PIKES 05-25-2000 04:46 PM

It was an unwritten rule in our house. Respect what once was..and respect your fellow brothers/sisters. Unless given the O.K. to do so...we didn't date each other's ex's. Now that's a sign of a close house http://www.greekchat.com/forums/ubb/smile.gif

ElleDelta3 05-26-2000 01:01 PM

Pretty much in our chapter if you date the same guy that one of your sisters has dated, it is a big no-no. Of course it has been done, it just causes alot of scandal and hurt feelings. I would not recommend it, as the wrath of an angry sorority sister is not pretty!!!

Wit150 05-26-2000 01:06 PM

I have dated seven girls in the same house. Do not subject yourself to the same hell that I have created for myself. After some beer and a sweaty house party, it always seems like the most brilliant, morally correct thing in the history of the world, but let me assure you...it's not. At least, that's what I've been told by the other sister in that house. "NO MORE WHORE!"

hermana 06-27-2000 03:01 AM

In my sorority, this is frowned upon in a major way. It isn't a by-law or anything but the attitude we have is that you wouldn't date a man that has dated your blood sister, right? (well many people would not). It's viewed as a form of disrespect. In addition, if you have 5 sisters who've all been with the same guy, it isn't exactly going to help your sorority maintain a good reputation.


Lady in red 06-27-2000 03:20 PM

There is no rule and there shouldnt be one anyway. You don't need those kinds of rules to dictate how you treat your family. I would never date my sisters ex-guy, so in turn I would never knowingly do it to any one of my sorors. (We are worldwide.Cant always be sure if the guy was with a soror overseas=)

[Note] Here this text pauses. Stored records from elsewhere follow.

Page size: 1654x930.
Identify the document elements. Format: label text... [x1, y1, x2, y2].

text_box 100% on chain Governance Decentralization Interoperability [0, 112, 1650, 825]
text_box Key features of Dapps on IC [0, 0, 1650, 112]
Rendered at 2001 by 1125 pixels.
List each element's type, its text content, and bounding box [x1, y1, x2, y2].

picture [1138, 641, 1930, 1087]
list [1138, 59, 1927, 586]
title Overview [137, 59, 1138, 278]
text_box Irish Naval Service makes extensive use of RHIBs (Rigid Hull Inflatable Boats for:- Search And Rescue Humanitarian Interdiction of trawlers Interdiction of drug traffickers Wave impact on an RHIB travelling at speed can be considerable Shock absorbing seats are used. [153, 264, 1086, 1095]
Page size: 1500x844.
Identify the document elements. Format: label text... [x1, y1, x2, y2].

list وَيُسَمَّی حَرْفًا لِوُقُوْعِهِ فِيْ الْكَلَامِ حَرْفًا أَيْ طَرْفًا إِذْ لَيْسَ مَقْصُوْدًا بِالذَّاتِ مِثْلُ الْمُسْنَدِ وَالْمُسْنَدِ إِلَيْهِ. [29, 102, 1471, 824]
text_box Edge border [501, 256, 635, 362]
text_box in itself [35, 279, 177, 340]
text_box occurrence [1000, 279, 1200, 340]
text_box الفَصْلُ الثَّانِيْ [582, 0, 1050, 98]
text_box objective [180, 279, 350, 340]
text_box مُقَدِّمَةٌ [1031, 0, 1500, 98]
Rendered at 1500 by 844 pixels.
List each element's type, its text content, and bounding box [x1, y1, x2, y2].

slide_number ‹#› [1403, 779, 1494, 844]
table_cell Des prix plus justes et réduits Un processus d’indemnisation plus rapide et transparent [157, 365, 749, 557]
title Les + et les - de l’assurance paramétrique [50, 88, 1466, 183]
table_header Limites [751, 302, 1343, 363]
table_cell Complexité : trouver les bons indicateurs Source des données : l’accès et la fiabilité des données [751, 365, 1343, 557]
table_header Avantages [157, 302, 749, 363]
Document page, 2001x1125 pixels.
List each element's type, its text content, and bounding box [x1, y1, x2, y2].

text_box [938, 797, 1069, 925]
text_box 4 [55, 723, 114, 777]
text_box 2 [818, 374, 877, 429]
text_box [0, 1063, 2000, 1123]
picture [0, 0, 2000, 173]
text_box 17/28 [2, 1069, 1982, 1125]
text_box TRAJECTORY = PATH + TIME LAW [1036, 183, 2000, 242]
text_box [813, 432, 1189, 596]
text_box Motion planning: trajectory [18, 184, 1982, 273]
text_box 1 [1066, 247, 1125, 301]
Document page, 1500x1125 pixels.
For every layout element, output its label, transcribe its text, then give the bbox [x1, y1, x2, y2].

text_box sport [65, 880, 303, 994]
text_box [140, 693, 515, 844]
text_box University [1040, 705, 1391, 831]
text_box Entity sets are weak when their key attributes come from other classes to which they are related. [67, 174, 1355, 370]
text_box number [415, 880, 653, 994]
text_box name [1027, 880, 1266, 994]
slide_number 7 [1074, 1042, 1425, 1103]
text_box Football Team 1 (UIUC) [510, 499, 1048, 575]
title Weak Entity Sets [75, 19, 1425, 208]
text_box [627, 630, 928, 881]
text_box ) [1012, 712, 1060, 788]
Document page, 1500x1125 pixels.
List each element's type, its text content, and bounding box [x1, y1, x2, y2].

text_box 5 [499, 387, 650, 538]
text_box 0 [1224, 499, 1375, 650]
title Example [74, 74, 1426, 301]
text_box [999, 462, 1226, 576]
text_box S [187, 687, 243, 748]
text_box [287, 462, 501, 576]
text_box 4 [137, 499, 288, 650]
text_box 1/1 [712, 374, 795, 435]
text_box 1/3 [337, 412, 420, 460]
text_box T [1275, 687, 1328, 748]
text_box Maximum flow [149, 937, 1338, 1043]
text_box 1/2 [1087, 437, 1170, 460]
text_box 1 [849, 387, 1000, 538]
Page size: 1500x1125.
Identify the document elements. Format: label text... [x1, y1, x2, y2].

SkeeBunny 06-27-2000 04:47 PM

Wait, now I have a question. Are you guys saying that you wouldn't date an ex of a Soror you know (which I agree with 100%) or are you saying that you wouldn't date a guy just because he dated someone who is a member of your sorority? I mean, if the guy just got out of a long term relationship with a Soror that you don't even know, are you saying that he too is off limits?

Lady in red 06-27-2000 06:06 PM

My mistake. I was trying to be funny. My answer is no I wouldnt date the ex of a soror I knew. And hell no as far as line sisters are concerned.


gloriajean 06-27-2000 06:17 PM

kaidi06: to answer your question, I would say that IN GENERAL , if you date a man that one of your sorority sisters dated, you are asking for trouble.

However, there are also situations where it might be okay. For example: if your soror has moved on to a different guy & he's the love of her life & they're engaged, then it might be okay. This is a really tough situation to judge without knowing the context.

But I stand by my words that generally speaking, "it's asking for trouble".

AlphaChiGirl 06-29-2000 01:29 AM

"There is no rule and there shouldnt be one anyway."
--There doesn't need to be one because something like this is just common decency and respect! I know of a sorority in which one girl slept with (casually) a guy one of her sisters had a crush on, which is the same guy one of the pledges had dated at the beginning of the year (and still loved)...is this dirty or what? So, she hurt two of her sisters, making a really uncomfortable situation for the entire chapter. It should just be an unspoken, but understood, rule...just a matter of respect, not only for your sisters, but for yourself.